## WHAT IS EXPECTED
Every line of the records that holds the word "from" should be copied.

## ENTRIES SHOWN
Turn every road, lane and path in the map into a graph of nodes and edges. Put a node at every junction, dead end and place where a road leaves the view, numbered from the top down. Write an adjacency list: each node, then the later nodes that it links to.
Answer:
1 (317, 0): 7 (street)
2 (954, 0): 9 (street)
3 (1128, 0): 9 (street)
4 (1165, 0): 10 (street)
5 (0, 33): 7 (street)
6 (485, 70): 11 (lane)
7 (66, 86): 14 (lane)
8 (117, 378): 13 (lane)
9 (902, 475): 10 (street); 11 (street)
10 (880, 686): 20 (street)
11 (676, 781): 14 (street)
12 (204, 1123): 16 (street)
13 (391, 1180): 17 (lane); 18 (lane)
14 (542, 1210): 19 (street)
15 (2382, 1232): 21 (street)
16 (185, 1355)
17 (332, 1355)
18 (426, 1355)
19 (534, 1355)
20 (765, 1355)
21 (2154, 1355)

...

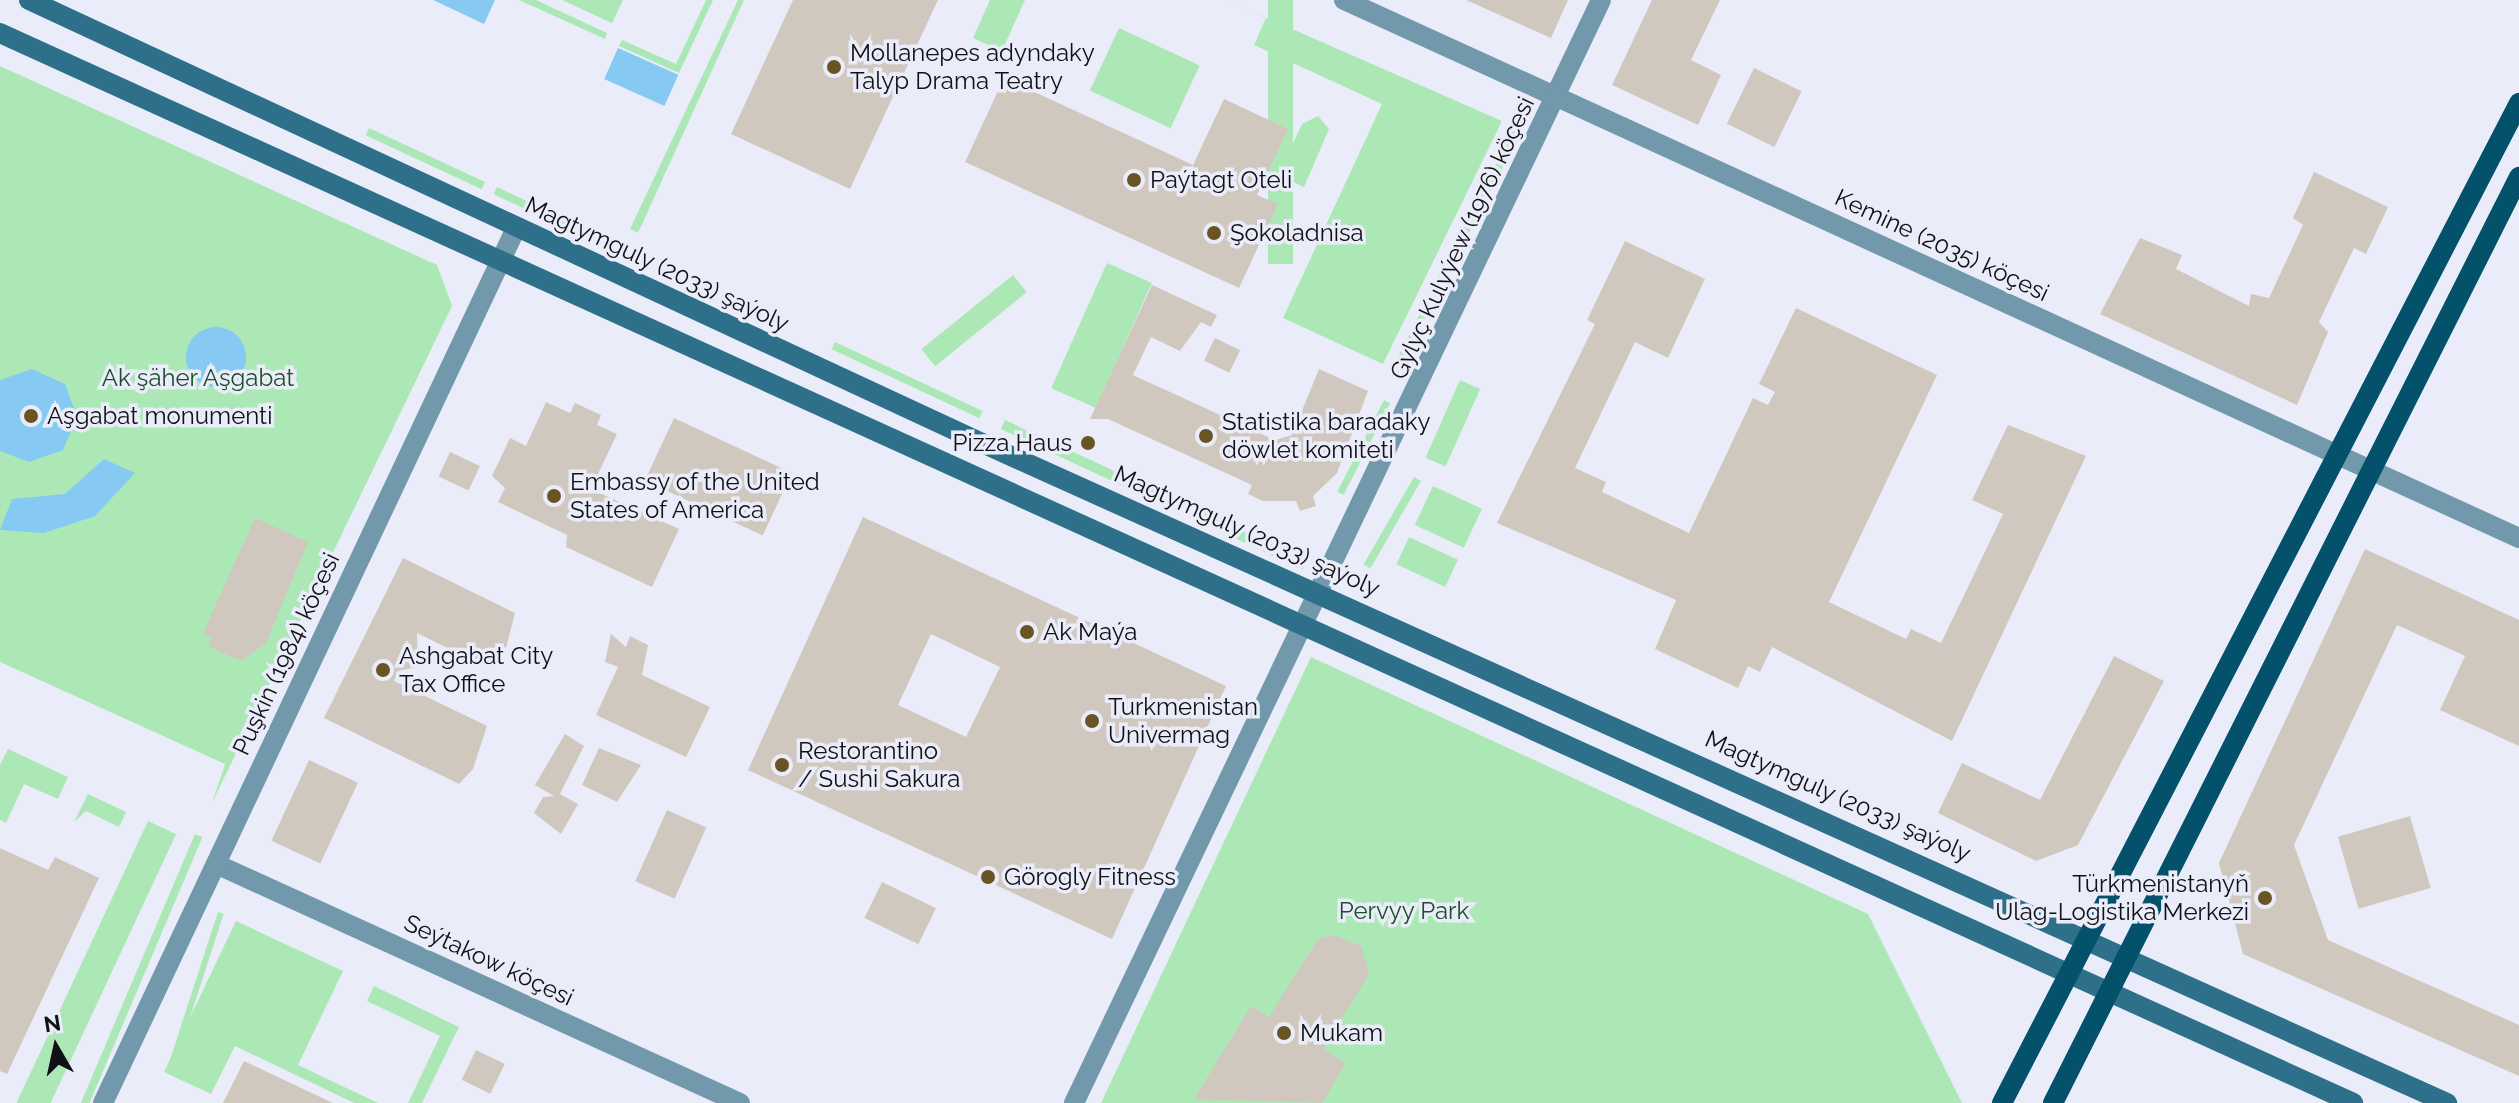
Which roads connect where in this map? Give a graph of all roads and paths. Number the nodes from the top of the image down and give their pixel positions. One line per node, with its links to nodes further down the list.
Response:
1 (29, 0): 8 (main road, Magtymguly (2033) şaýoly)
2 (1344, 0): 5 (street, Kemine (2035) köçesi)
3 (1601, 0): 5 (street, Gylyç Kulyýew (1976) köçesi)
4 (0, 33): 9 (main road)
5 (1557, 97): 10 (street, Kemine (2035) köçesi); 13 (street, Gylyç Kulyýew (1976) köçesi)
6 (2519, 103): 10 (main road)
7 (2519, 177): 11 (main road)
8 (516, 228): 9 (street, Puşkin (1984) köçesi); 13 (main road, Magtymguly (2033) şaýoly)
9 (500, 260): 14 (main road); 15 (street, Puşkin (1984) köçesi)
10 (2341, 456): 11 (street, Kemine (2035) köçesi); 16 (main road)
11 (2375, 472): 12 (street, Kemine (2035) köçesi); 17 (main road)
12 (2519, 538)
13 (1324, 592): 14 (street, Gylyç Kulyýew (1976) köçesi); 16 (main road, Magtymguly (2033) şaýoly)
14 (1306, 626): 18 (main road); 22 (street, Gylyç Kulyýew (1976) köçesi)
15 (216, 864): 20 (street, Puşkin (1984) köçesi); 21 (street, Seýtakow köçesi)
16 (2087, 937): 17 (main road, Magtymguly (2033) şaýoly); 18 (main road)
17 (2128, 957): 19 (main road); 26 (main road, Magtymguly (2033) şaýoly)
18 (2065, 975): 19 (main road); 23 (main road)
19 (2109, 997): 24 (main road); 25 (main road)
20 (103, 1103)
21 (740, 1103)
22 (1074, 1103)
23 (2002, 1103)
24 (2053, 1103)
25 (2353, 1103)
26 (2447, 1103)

## WRITTEN REPLY
Turn every road, lane and path in the map into a graph of nodes and edges. Put a node at every junction, dead end and place where a road leaves the view, numbered from the top down. Write an adjacency list: each node, then the later nodes that it links to.
Which roads connect where in this map? Give a graph of all roads and paths. Number the nodes from the top of the image down and give their pixel positions. One line per node, with its links to nodes further down the list.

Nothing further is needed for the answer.